I still, occasionally, would like to do some of that stuff again. I am 58.

Yet just lately, my cultural tastes have changed. Despite all that manliness (I have an exceptionally hairy chest – and back – and I’ll leave you with that image), I no longer seek out war films, I have exceptional problems with the end of E.T., and am in bits when Private Ryan, U.S. Army (Retd.) asks, “Have I been a good man? at the end of the film bearing his name.

And one of the nicest films I have seen of late was ‘The Way’, which was about Martin Sheen walking a religiously significant route across El camino de Santiago, in the Pyrenees. The plot revolves around how his son is killed on the first day of his walk along the route, and Dad elects to take his son’s ashes along the walk for him. Hardly ‘The Dambusters’ (man film, obligatory viewing for all male children – and why didn’t MS Word recognise that term? WHY??).

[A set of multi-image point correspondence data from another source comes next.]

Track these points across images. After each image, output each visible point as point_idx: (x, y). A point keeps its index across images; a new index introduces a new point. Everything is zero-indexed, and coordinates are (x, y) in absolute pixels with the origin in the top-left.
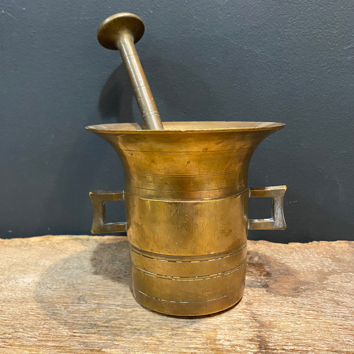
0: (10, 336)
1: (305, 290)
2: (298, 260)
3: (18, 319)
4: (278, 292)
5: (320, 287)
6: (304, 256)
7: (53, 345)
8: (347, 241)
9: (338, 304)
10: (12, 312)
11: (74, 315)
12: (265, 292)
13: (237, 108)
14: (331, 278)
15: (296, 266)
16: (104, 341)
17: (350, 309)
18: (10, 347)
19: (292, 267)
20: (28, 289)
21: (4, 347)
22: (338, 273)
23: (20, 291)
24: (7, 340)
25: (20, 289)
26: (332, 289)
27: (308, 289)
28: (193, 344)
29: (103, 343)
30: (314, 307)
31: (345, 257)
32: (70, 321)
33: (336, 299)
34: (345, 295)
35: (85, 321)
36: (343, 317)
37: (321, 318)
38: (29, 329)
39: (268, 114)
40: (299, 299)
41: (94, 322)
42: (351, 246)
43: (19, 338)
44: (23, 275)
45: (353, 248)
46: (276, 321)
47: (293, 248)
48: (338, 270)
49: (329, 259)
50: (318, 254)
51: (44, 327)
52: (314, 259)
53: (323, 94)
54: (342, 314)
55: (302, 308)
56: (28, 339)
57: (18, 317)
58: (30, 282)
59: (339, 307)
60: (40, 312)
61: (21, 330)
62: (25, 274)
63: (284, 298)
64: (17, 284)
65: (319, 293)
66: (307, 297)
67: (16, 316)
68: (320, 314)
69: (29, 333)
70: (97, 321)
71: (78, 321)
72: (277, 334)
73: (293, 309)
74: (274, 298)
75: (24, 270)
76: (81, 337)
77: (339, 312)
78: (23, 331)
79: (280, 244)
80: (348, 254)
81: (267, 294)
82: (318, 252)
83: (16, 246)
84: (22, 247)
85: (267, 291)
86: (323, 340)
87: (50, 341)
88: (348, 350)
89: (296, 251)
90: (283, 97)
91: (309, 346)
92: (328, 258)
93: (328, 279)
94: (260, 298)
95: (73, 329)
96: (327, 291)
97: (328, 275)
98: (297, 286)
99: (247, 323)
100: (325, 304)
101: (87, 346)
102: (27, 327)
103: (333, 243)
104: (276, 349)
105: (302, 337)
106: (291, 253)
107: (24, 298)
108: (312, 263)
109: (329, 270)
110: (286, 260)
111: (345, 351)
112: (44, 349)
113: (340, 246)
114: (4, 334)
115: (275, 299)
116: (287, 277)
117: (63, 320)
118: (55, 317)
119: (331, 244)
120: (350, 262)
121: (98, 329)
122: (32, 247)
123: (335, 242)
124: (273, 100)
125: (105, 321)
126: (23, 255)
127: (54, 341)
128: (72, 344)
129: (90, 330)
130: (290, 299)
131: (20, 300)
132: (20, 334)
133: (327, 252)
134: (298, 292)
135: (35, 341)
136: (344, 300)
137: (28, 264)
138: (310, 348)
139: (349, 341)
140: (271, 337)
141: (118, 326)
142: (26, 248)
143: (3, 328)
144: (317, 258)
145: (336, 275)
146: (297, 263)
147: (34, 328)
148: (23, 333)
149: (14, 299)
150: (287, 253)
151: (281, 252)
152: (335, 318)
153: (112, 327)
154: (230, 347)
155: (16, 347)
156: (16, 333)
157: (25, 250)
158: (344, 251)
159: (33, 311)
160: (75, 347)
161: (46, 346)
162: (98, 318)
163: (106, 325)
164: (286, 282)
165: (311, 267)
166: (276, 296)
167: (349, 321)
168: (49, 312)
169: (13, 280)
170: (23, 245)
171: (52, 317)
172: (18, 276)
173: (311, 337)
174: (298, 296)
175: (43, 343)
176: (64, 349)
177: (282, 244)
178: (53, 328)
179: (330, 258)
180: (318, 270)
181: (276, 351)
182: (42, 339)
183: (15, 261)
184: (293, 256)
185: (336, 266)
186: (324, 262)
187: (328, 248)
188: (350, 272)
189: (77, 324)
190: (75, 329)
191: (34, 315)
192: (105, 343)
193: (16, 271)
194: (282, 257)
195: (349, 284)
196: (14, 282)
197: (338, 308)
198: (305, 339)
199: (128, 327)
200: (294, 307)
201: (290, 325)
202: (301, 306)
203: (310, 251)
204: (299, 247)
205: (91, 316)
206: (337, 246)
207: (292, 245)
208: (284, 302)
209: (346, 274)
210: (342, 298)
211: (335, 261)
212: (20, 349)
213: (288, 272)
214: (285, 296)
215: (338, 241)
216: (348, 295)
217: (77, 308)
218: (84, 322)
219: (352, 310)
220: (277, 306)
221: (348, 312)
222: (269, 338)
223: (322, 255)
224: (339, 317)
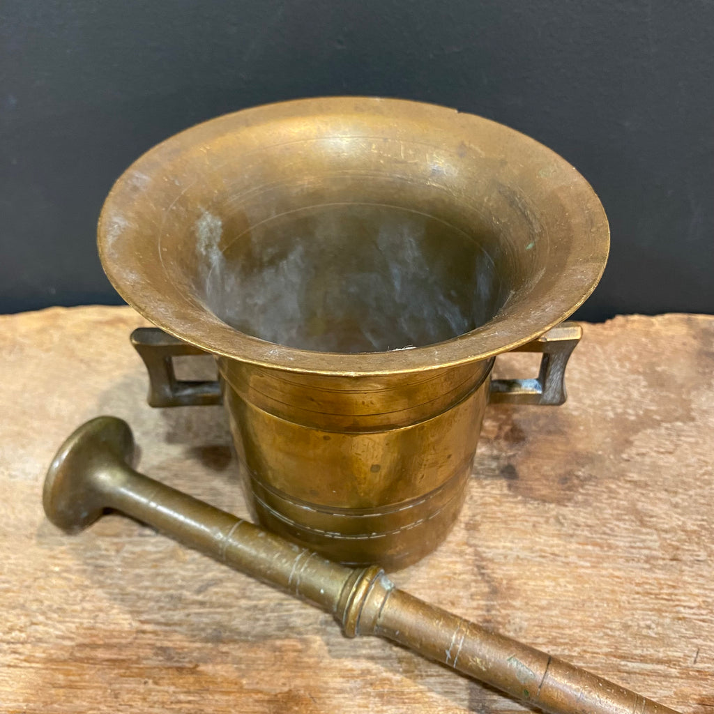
0: (23, 635)
1: (583, 483)
3: (29, 587)
4: (531, 489)
5: (613, 470)
6: (590, 368)
7: (108, 656)
8: (685, 316)
9: (643, 524)
10: (16, 565)
11: (138, 571)
12: (506, 491)
14: (639, 442)
16: (200, 645)
17: (662, 535)
18: (27, 665)
21: (15, 666)
22: (653, 424)
23: (22, 501)
24: (19, 647)
25: (22, 496)
26: (636, 477)
27: (590, 478)
29: (199, 648)
30: (596, 532)
31: (675, 371)
32: (130, 588)
33: (640, 506)
34: (658, 495)
35: (160, 589)
36: (648, 559)
38: (56, 616)
40: (568, 511)
41: (176, 590)
42: (692, 331)
43: (40, 640)
44: (20, 451)
45: (694, 337)
46: (519, 577)
48: (656, 412)
49: (641, 377)
50: (621, 360)
51: (84, 609)
52: (611, 378)
54: (646, 552)
55: (572, 536)
56: (59, 641)
57: (30, 581)
59: (644, 530)
60: (70, 564)
61: (43, 619)
62: (23, 447)
63: (541, 507)
64: (12, 480)
65: (611, 491)
66: (586, 503)
67: (24, 577)
68: (605, 552)
69: (59, 626)
70: (182, 587)
71: (147, 588)
72: (519, 614)
73: (556, 541)
74: (521, 509)
75: (20, 433)
76: (155, 633)
77: (642, 545)
78: (45, 621)
80: (682, 360)
81: (508, 496)
82: (621, 353)
85: (510, 487)
86: (603, 627)
87: (99, 646)
88: (645, 652)
91: (576, 645)
92: (640, 373)
93: (632, 443)
94: (494, 508)
95: (139, 612)
96: (627, 482)
97: (633, 432)
98: (569, 468)
99: (466, 586)
100: (617, 523)
101: (170, 659)
102: (50, 608)
103: (658, 321)
105: (566, 621)
107: (32, 524)
108: (606, 393)
109: (637, 415)
111: (637, 655)
112: (91, 669)
113: (670, 333)
114: (11, 629)
115: (524, 510)
116: (550, 442)
117: (117, 585)
118: (101, 578)
120: (682, 386)
121: (187, 611)
122: (26, 352)
123: (660, 317)
125: (197, 586)
126: (10, 383)
127: (108, 646)
128: (141, 652)
129: (171, 613)
130: (554, 510)
131: (27, 529)
132: (41, 628)
133: (639, 354)
134: (569, 488)
136: (655, 510)
137: (24, 413)
138: (577, 649)
139: (649, 627)
140: (509, 622)
141: (223, 600)
143: (5, 614)
144: (616, 374)
145: (649, 432)
147: (65, 611)
148: (46, 625)
152: (631, 564)
153: (212, 605)
156: (34, 627)
157: (12, 365)
158: (675, 351)
159: (56, 561)
162: (183, 579)
163: (200, 598)
164: (548, 456)
166: (524, 503)
167: (657, 571)
168: (88, 565)
171: (96, 578)
172: (11, 452)
173: (581, 621)
174: (569, 500)
175: (89, 652)
176: (128, 668)
178: (101, 610)
179: (644, 374)
180: (615, 413)
185: (653, 400)
186: (631, 390)
187: (644, 340)
188: (677, 419)
189: (144, 597)
190: (143, 612)
191: (59, 575)
192: (203, 648)
195: (672, 459)
197: (641, 533)
198: (571, 624)
199: (243, 602)
200: (559, 536)
201: (545, 586)
202: (571, 532)
203: (605, 352)
205: (170, 574)
206: (663, 331)
208: (541, 520)
209: (669, 425)
210: (652, 504)
211: (653, 386)
213: (553, 423)
214: (544, 500)
215: (667, 316)
216: (664, 495)
217: (139, 550)
218: (158, 593)
219: (666, 540)
220: (526, 533)
221: (657, 545)
222: (504, 627)
223: (628, 365)
224: (639, 561)
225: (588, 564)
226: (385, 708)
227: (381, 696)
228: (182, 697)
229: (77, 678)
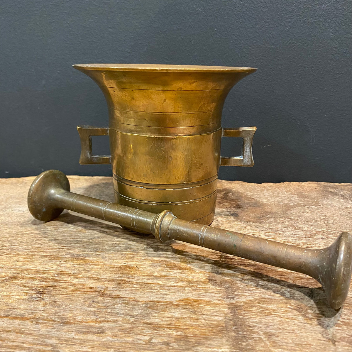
0: (8, 248)
1: (268, 218)
2: (268, 196)
3: (14, 236)
4: (244, 219)
5: (282, 216)
6: (274, 193)
7: (44, 254)
8: (317, 182)
9: (295, 229)
10: (9, 231)
11: (63, 234)
12: (233, 219)
13: (217, 56)
14: (294, 210)
15: (264, 201)
16: (87, 252)
17: (305, 232)
18: (7, 255)
19: (261, 201)
20: (23, 215)
21: (2, 256)
22: (301, 206)
23: (16, 217)
24: (5, 251)
25: (16, 216)
26: (293, 218)
27: (272, 217)
28: (163, 255)
29: (87, 253)
30: (274, 230)
31: (311, 194)
32: (59, 238)
33: (295, 225)
34: (303, 222)
35: (73, 238)
36: (298, 237)
37: (278, 238)
38: (24, 244)
39: (245, 61)
40: (262, 225)
41: (80, 239)
42: (319, 186)
43: (15, 249)
44: (18, 206)
45: (320, 187)
47: (265, 187)
48: (303, 204)
50: (287, 192)
51: (36, 243)
52: (283, 195)
53: (298, 42)
54: (298, 236)
55: (263, 231)
56: (23, 250)
57: (14, 235)
58: (25, 210)
60: (33, 232)
61: (17, 244)
62: (20, 205)
63: (249, 223)
64: (13, 212)
65: (281, 221)
66: (269, 223)
67: (12, 234)
68: (278, 235)
69: (24, 246)
70: (82, 238)
71: (66, 238)
73: (255, 231)
74: (239, 223)
75: (19, 202)
76: (68, 249)
77: (295, 234)
79: (254, 184)
80: (315, 192)
81: (234, 220)
82: (287, 190)
83: (12, 184)
84: (18, 184)
85: (235, 218)
87: (41, 252)
89: (268, 190)
90: (260, 45)
92: (295, 195)
93: (291, 210)
94: (227, 223)
95: (61, 244)
96: (289, 219)
97: (292, 208)
98: (262, 215)
100: (284, 228)
101: (73, 256)
102: (21, 242)
103: (303, 184)
104: (234, 259)
106: (263, 190)
107: (19, 222)
108: (280, 199)
109: (294, 204)
110: (257, 195)
112: (36, 257)
113: (309, 186)
114: (3, 246)
115: (241, 224)
116: (254, 209)
117: (53, 237)
118: (46, 235)
119: (301, 184)
120: (315, 198)
121: (83, 244)
122: (27, 184)
123: (305, 183)
124: (250, 48)
125: (89, 238)
126: (18, 191)
127: (45, 252)
128: (60, 254)
129: (76, 244)
130: (254, 224)
131: (16, 223)
132: (16, 247)
133: (296, 190)
134: (262, 219)
135: (29, 252)
136: (302, 226)
137: (23, 197)
141: (101, 242)
142: (21, 185)
143: (1, 243)
144: (285, 194)
145: (299, 208)
146: (266, 198)
147: (28, 243)
148: (18, 246)
149: (10, 222)
150: (259, 191)
151: (253, 190)
152: (290, 238)
153: (95, 242)
154: (195, 256)
155: (13, 256)
156: (13, 246)
157: (20, 187)
158: (312, 190)
159: (27, 231)
160: (63, 256)
161: (38, 255)
162: (84, 236)
163: (90, 241)
164: (253, 212)
165: (278, 201)
166: (241, 222)
168: (41, 232)
169: (9, 209)
170: (18, 183)
171: (44, 235)
172: (15, 206)
174: (262, 222)
175: (36, 253)
176: (53, 257)
177: (256, 184)
178: (44, 243)
179: (297, 195)
180: (284, 203)
181: (234, 260)
182: (35, 250)
183: (11, 194)
184: (263, 193)
185: (301, 201)
186: (291, 198)
187: (297, 187)
188: (312, 205)
189: (64, 240)
190: (63, 244)
191: (28, 234)
192: (89, 253)
193: (12, 202)
194: (254, 193)
195: (310, 214)
196: (11, 210)
197: (295, 231)
199: (109, 242)
200: (256, 230)
202: (263, 230)
203: (280, 189)
204: (271, 186)
205: (78, 235)
206: (307, 186)
207: (265, 185)
208: (248, 226)
209: (309, 207)
210: (300, 224)
211: (301, 198)
212: (16, 257)
213: (256, 204)
214: (250, 222)
215: (308, 182)
216: (306, 222)
217: (65, 229)
218: (71, 239)
219: (307, 233)
220: (241, 229)
221: (303, 234)
223: (290, 193)
224: (294, 238)
225: (270, 238)
226: (171, 271)
227: (170, 267)
228: (76, 266)
229: (29, 259)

The truth is that like most ‘blokes’, I suspect that as we mature we start to see that all the fun we had doing blokey stuff was just that – fun – and it’s time to think about more important things like family, legacy, principles and so on.

Which is why I think that many people in the machismo/action ‘field’, and men in particular, seem to dismiss and resist the idea of reading books like The Seven Habits of Highly Effective People until they are middle-aged. Which is a waste of about 30 years.

When you start to get a bit older, you get a little more mature, mentally. For some sooner than others, I might add. And you start to realise that there is more to existence than just you. Your children stop being funny little human puppies and start needing serious help in their lives. You start to notice how people do stupid things on our roads and admit that you used to do them. You stop worrying about spending your hard-earned cash and start thinking about how it will benefit your spouse and kids. You volunteer to be designated driver and you question the future hearing capability of the teenager driving past you with the ‘BUMP BUMP BUMP BUMP’ so loud inside the car that it actually drowns out the ‘BRRRRRRAAAAAPPPPPP’ coming from the excessively large exhaust.

You suddenly realise that the life of living has turned to a desire to have a life of meaning. And you also realise that time is running out.

Instead of waiting until you’re 50 to discover what you’ve missed, try reading this book, or ones like it, early enough to be able to have fun while living a life of meaning. Have you noticed that the ‘better’ celebrities do that? They have fun and still contribute, while some (the a-holes) just have fun, and they soon become figures of hate and derision.

That book in particular, and many others like it, are valuable reading when you reach that ‘age of maturity’ that differs for all of us.

But wouldn’t it be great if the contents were routinely taught in school?